%%

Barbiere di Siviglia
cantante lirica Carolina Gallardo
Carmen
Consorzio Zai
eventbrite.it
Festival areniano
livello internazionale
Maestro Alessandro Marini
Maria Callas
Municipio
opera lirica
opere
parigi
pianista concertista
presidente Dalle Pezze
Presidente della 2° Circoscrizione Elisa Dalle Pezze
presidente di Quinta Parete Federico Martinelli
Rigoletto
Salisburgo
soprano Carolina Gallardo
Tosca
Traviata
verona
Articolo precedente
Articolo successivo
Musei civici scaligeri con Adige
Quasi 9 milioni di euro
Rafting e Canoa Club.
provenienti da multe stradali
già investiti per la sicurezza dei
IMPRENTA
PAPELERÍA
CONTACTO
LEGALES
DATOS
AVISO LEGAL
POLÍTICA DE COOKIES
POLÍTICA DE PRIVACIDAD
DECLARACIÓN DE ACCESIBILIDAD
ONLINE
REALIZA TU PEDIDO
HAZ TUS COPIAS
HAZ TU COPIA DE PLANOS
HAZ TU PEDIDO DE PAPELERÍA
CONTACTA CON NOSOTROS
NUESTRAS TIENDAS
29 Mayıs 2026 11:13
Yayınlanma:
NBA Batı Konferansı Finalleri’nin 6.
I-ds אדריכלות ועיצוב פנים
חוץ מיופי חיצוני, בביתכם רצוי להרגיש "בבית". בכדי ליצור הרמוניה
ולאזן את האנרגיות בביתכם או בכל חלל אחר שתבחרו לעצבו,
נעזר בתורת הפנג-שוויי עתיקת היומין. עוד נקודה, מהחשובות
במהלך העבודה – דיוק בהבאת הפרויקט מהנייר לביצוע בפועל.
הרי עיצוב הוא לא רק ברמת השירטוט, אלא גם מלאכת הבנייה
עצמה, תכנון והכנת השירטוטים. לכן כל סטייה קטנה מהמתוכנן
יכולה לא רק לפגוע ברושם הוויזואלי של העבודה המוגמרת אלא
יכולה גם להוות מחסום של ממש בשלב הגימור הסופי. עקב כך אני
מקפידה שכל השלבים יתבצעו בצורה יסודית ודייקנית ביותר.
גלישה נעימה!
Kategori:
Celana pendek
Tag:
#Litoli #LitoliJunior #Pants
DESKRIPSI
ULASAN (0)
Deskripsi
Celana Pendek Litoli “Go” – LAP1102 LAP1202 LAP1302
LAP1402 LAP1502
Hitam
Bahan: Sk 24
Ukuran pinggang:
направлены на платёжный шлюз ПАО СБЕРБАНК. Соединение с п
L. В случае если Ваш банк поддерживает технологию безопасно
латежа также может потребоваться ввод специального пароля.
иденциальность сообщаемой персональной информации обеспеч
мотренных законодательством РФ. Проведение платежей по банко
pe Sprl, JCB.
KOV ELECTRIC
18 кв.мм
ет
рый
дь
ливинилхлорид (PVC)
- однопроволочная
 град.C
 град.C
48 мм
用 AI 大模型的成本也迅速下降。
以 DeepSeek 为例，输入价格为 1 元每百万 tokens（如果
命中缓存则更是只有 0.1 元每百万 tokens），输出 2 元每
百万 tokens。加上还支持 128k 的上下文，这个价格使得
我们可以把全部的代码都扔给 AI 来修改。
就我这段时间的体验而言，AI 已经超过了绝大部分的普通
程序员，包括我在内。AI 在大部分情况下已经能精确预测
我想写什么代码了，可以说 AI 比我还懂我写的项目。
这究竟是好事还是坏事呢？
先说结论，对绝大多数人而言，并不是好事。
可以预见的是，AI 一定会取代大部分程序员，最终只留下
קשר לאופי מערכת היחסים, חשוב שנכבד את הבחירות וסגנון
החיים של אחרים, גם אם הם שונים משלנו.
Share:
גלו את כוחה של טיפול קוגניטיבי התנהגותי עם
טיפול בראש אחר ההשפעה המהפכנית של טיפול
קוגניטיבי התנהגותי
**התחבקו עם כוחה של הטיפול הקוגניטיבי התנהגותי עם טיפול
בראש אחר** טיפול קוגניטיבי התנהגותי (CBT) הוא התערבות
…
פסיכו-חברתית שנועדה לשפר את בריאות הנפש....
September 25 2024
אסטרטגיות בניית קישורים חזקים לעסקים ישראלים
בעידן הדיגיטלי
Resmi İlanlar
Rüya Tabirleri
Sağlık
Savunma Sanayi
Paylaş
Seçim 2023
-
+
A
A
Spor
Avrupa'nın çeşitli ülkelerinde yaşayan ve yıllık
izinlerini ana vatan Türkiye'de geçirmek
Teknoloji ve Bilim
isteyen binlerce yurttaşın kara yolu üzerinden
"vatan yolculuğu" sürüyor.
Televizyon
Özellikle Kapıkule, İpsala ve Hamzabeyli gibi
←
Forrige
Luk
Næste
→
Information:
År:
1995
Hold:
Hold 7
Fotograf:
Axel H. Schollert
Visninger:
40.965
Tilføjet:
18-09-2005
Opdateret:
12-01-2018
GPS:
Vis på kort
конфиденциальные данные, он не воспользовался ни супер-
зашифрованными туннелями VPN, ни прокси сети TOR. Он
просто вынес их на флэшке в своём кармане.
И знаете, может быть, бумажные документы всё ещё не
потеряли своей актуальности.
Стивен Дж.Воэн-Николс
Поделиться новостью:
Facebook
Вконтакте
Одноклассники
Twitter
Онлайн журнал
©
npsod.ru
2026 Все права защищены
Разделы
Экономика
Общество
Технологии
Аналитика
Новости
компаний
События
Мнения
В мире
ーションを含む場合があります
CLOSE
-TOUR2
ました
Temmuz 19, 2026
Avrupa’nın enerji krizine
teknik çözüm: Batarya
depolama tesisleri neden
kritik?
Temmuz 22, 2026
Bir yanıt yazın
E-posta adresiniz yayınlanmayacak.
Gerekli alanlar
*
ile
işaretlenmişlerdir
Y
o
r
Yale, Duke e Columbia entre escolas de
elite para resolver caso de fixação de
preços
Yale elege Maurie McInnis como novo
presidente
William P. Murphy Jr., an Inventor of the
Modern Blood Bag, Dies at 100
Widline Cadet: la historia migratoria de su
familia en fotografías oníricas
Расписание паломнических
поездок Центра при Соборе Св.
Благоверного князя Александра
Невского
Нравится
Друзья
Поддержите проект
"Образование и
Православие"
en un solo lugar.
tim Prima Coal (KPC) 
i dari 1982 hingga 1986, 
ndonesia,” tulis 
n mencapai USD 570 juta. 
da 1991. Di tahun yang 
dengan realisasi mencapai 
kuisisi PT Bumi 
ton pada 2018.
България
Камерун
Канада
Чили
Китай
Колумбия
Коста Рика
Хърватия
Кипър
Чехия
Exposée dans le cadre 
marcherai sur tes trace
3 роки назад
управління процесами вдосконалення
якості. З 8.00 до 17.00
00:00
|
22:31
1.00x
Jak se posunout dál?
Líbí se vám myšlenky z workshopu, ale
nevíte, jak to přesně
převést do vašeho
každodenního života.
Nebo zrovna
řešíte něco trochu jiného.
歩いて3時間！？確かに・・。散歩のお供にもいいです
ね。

%%

* Exercise brief
Across the entries above, how many lines carry the word "בביתכם"? Write only the number.

* Reply to the exercise
2